# Kolmogorov scale - dissipation?

The rate at which energy moves down a turbulent cascade is given by: $$\newcommand{\p}{\frac{\partial #1}{\partial #2}} \newcommand{\f}{\frac{ #1}{ #2}} \newcommand{\l}{\left(} \newcommand{\r}{\right)} \newcommand{\mean}{\langle #1 \rangle}\newcommand{\e}{\varepsilon} \e\sim \f{v_l^3}{l}$$ As far as I know $\e$ is a constant, but I am confused by the nature of this expression. Does it hold for any scale $l$ and corresponding velocity scale $v_l$ or only for a particular one?

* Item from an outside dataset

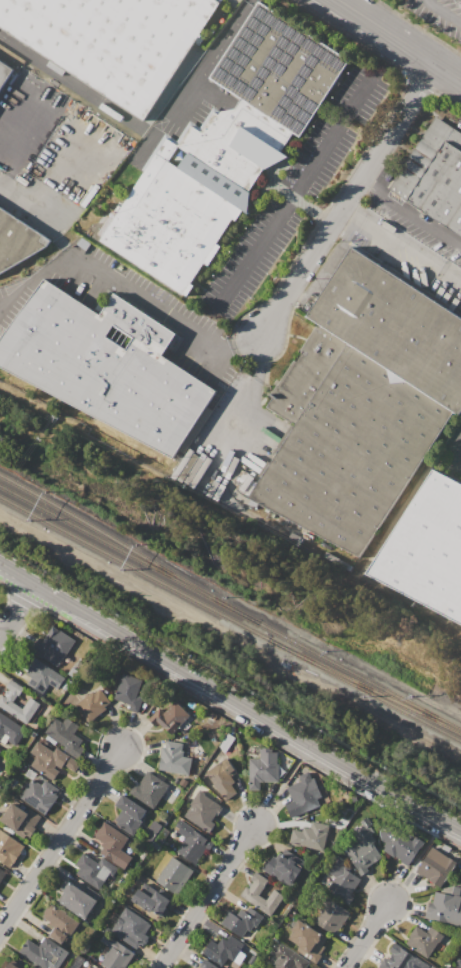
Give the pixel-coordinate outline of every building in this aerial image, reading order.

If the former please explain and if the latter what length and velocity scales are chosen and why does it not hold for any?

• Have you looked at introductory turbulence textbooks that derive this expression and where it comes from? It's usually pretty clearly laid out what these variables mean. – tpg2114 Dec 13 '16 at 19:40
• @tpg2114 I've looked in Landau and Lifshitz and several online sources. From what I have found they are all a bit ambiguous about it. e.g. they say $l$ is a 'characteristic vortex length' which could be interpreted as meaning the vortex length I am looking at or a specific one. Hence the confusion. – Quantum spaghettification Dec 13 '16 at 19:43
• You may want to clarify then because "any length scale" is very different from "any of the big scales" or "any of the small scales." A vortex scale is radically different than a Kolmogorov scale and the derivations (and resulting definitions) are different. – tpg2114 Dec 13 '16 at 19:45

According Kolmogorov's theory, that expression holds at any scale in the inertial range, where dissipation rate $\epsilon$ and length scale $l$ are the only parameters that determine what happens at that scale. I think it was G. I. Taylor who later extended above expression to large energy containing scales (integral scale, to be specific), and when done so it indeed becomes a very convenient way of calculating $\epsilon$. But at Kolmogorov scales that expression cannot hold because fluid viscosity becomes important.